The public defense of Damir Bilic's licentiate thesis in Computer Science and Engineering
The public defense of Damir Bilic's licentiate thesis in Computer Science and Engineering will take place at Mälardalen University, Västerås Campus, room Zeta and Online/Zoom) at 13:00 on November 3, 2020.
Title: “Managing variability in SysML models of automotive systems”.
Serial number: 295.
The faculty examiner is Associate Professor Thorsten Berger, Chalmers, and the examining committee consists of Professor Ina Schaefer, TU Braunschweig, Adjunct Professor Magnus Larsson, ABB Robotics and Associate Professor Thorsten Berger, Chalmers.
Reserve; Professor Andreas Ryve, Mälardalen University.
Fairly recent, yet rapid, advancements in all domains of technology have brought a plethora of challenges for anyone who is developing software-intensive systems. Consider the automotive domain for example. Cars are complex systems, a single car can have highly complex mechanical,
electrical and electronic systems all at once. Moreover, these systems can be highly configurable. For example, a customer might choose a diesel engine, a petrol engine, an electric motor or even a hybrid mix of them, all for the same car model. Not to mention the additional configuration options for comfort, styling or electronic systems such as autopilots.
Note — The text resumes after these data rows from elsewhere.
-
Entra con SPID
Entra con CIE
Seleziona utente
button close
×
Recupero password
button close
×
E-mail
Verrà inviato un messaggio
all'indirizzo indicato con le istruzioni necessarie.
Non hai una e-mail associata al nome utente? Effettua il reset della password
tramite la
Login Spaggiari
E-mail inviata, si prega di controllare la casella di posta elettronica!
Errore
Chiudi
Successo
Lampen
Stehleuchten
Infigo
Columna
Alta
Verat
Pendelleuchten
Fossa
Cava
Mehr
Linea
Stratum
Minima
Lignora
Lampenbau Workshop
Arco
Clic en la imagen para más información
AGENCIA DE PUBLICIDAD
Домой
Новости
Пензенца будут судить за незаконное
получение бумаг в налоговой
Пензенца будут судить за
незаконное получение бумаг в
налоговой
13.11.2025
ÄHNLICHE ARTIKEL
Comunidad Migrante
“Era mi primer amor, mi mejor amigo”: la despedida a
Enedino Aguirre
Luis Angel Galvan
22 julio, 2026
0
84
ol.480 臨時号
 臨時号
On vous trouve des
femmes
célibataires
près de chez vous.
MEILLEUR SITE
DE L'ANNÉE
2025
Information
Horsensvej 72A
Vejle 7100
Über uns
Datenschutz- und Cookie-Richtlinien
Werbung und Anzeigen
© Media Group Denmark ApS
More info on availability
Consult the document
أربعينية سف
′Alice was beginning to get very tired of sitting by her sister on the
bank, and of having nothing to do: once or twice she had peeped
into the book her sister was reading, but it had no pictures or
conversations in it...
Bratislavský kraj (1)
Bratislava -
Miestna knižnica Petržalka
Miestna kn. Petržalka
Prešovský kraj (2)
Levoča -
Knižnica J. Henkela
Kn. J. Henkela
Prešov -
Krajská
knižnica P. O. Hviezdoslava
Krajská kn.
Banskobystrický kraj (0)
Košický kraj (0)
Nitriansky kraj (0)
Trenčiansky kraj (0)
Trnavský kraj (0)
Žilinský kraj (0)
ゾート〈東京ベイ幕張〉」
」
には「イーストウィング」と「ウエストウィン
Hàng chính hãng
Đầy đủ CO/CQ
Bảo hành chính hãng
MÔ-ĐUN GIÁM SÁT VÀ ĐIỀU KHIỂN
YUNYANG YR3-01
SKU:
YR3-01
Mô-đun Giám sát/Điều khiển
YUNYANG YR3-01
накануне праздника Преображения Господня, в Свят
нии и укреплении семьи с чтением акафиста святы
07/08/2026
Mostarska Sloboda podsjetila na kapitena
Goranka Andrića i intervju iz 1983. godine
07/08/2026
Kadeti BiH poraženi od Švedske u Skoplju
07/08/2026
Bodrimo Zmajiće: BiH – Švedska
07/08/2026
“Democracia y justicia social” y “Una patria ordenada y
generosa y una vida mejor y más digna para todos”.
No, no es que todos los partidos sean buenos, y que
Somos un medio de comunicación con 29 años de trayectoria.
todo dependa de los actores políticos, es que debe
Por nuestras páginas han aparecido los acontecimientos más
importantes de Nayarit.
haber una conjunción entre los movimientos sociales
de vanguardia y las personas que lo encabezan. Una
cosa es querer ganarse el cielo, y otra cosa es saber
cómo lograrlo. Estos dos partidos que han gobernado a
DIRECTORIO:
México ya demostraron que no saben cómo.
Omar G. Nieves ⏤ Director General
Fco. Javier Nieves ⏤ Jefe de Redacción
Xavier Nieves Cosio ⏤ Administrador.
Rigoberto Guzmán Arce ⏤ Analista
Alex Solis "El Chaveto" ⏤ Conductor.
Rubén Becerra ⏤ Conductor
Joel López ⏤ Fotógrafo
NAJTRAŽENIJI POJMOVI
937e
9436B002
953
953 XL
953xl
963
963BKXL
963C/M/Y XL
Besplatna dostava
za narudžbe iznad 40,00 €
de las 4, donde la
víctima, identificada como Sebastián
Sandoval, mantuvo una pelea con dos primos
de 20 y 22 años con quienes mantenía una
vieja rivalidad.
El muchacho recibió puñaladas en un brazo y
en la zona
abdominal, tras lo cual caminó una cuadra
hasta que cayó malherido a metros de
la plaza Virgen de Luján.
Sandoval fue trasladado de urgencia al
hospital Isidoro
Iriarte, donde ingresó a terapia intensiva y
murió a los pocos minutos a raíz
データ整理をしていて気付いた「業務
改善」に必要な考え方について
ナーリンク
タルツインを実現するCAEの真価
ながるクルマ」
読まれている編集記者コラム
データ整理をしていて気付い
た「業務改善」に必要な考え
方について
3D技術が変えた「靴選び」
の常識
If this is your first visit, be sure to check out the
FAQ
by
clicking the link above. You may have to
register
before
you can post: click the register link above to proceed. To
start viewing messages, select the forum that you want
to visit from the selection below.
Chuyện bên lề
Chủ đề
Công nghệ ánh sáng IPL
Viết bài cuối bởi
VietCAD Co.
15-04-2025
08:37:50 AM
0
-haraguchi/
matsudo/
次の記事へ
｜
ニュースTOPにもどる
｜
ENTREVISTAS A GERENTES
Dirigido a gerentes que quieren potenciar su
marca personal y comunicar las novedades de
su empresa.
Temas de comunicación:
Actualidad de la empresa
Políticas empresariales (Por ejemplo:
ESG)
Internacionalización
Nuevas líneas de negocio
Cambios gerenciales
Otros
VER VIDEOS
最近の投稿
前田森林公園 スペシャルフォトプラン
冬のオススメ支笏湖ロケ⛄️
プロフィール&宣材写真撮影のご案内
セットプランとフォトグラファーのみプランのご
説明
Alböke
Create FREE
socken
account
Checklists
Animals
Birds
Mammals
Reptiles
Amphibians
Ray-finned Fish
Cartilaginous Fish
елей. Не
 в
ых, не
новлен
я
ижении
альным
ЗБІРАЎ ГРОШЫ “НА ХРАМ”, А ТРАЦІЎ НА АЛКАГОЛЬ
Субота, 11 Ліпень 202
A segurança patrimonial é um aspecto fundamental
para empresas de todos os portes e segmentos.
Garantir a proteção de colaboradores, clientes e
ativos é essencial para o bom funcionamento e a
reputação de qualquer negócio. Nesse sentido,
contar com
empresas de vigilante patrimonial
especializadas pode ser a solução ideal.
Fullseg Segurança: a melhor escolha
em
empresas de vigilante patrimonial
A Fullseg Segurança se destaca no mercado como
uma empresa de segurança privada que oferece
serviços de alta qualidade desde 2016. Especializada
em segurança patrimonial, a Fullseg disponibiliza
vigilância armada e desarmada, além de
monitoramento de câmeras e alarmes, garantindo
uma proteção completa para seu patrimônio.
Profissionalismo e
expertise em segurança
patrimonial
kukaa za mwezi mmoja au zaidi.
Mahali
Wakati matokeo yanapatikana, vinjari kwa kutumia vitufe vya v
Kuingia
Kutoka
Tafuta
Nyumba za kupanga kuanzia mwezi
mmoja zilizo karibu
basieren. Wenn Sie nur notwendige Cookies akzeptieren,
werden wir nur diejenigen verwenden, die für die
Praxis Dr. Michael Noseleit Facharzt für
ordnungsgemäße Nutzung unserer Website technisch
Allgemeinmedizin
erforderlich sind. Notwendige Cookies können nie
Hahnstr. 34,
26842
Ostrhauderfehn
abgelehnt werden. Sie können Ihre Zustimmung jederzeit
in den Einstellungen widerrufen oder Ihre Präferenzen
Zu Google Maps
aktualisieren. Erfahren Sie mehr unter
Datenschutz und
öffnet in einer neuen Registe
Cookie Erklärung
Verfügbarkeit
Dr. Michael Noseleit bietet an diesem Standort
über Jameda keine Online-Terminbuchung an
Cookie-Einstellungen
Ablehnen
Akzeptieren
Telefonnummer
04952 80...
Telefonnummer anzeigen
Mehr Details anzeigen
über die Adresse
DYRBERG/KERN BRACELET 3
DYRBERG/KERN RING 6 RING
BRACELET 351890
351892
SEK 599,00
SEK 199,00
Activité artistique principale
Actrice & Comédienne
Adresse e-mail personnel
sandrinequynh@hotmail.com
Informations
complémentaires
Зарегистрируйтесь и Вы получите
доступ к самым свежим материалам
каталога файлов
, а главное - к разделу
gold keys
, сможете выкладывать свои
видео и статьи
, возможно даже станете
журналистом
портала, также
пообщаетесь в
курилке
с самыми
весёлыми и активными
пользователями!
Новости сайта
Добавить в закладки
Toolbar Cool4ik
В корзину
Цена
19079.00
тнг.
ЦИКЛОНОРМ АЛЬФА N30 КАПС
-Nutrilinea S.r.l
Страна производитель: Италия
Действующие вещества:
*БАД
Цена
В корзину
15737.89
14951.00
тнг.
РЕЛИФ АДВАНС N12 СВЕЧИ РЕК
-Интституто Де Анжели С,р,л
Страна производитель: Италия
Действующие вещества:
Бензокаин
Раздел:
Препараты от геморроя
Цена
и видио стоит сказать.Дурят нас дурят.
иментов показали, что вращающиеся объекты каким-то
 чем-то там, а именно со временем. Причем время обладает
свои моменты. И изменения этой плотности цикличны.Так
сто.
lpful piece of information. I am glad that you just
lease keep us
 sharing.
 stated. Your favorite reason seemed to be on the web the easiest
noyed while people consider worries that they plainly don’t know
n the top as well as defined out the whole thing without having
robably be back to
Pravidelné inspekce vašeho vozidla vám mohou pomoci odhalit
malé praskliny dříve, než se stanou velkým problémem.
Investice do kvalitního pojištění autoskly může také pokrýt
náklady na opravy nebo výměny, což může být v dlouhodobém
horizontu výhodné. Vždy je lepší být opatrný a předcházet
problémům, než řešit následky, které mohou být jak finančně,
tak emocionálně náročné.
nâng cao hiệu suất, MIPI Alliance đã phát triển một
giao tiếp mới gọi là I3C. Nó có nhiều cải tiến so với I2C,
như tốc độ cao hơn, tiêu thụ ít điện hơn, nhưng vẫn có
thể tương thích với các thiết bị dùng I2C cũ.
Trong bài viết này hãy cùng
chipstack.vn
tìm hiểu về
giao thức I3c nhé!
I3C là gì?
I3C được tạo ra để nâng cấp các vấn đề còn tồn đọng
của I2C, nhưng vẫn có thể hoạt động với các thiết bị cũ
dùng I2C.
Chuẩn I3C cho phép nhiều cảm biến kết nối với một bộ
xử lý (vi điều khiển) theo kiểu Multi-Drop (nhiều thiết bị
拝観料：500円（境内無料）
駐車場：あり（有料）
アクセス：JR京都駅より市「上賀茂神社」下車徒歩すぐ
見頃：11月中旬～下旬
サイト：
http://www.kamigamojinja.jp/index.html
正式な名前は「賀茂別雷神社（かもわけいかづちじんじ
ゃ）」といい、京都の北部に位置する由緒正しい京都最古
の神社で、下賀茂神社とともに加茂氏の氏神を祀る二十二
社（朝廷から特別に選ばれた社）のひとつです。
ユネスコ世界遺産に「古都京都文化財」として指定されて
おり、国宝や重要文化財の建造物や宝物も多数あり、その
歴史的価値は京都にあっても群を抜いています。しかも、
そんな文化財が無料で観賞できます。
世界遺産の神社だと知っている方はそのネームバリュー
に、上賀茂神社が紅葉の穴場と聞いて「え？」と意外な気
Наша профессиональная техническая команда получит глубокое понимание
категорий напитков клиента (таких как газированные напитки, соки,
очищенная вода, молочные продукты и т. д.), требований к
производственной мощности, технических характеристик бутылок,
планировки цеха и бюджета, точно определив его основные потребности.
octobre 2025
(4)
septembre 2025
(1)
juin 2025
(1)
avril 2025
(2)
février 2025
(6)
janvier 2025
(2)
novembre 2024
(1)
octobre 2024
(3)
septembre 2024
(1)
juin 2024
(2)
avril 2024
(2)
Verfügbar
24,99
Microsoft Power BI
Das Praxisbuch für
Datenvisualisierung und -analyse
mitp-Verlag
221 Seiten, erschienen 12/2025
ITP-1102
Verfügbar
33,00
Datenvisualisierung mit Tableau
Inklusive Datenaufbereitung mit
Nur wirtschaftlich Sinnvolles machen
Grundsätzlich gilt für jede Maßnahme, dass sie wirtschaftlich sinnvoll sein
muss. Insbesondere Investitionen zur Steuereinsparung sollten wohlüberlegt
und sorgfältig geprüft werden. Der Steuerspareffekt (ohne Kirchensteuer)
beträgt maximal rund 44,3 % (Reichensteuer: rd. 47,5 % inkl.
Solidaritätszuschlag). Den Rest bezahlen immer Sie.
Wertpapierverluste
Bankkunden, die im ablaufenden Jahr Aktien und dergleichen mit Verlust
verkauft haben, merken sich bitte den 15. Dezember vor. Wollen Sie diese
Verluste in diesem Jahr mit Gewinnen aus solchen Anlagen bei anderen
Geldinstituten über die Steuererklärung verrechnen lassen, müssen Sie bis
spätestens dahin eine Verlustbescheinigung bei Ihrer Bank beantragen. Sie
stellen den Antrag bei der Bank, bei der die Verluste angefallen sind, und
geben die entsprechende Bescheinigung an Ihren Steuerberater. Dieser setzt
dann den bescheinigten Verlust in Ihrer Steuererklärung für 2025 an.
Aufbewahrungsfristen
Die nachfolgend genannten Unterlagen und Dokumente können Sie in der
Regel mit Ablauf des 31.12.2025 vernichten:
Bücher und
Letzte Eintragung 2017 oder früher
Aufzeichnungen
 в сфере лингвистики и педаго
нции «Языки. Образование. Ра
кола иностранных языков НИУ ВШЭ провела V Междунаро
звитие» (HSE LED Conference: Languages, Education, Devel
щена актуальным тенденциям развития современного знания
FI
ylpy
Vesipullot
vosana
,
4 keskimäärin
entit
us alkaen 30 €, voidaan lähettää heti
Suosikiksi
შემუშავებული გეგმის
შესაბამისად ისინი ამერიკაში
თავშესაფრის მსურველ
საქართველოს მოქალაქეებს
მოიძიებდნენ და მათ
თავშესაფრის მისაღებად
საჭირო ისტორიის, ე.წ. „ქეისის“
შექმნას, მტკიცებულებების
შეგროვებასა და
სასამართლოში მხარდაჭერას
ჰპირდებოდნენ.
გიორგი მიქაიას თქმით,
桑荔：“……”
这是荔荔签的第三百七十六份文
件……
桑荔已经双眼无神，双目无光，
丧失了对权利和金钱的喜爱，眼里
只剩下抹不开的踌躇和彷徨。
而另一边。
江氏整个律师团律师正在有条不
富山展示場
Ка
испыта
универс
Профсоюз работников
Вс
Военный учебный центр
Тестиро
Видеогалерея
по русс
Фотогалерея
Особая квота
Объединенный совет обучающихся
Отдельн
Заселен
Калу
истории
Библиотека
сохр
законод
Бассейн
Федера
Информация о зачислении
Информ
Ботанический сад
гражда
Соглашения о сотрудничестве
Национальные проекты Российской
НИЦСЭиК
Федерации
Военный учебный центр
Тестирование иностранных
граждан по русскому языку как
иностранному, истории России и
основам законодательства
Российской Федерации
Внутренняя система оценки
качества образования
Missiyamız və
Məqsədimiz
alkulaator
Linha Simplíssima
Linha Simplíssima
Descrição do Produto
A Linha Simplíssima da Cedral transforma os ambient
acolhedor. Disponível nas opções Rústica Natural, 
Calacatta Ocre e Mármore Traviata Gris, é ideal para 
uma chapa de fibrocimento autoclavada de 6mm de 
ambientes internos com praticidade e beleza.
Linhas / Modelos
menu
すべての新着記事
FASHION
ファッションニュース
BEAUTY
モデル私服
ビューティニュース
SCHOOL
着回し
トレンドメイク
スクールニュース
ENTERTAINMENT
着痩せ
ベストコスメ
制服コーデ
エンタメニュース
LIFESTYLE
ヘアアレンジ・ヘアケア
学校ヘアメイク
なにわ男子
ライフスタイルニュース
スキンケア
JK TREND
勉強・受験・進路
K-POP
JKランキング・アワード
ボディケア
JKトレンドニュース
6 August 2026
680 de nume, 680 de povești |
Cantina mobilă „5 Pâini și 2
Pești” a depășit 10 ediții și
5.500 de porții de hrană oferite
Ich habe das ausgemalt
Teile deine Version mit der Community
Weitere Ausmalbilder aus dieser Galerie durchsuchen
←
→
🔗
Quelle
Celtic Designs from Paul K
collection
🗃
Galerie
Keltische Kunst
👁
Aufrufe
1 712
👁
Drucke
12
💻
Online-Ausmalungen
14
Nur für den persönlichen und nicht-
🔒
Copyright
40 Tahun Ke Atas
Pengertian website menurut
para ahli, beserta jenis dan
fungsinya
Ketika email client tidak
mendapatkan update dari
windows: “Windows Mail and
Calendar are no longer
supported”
To manage the complexity and variability of such software-intensive systems, organizations are often looking into model-based techniques for development. One such technique is model-based systems engineering, where a set of models is developed for the planning, design, analysis and documentation of software-intensive systems. Variability is a factor that is often overlooked in model-based systems engineering. Product line engineering is a technique which is used for the development of highly such configurable systems, however, not necessarily using models.
In this thesis, the research focus was on the management of variability in model-based systems engineering. We have been exploring the combination of model-based systems engineering and product line engineering. Initially, the work started with the evaluation of currently existing tool support to manage variability of engine systems developed at Volvo Construction Equipment.
Secondly, we have evaluated how model-based product line engineering affects different phases of the development process at Volvo CE, i.e. we tried to assess the consequences during requirements engineering, during the design, testing, etc. During these studies, several shortcomings were identified in terms of both tool support and methodology support. Often, variability related issues in the product were not detected until late phases in the development process. Lastly, to address some of the identified challenges, in the thesis, we have developed an approach which can detect variability-related inconsistencies in system models during systems engineering.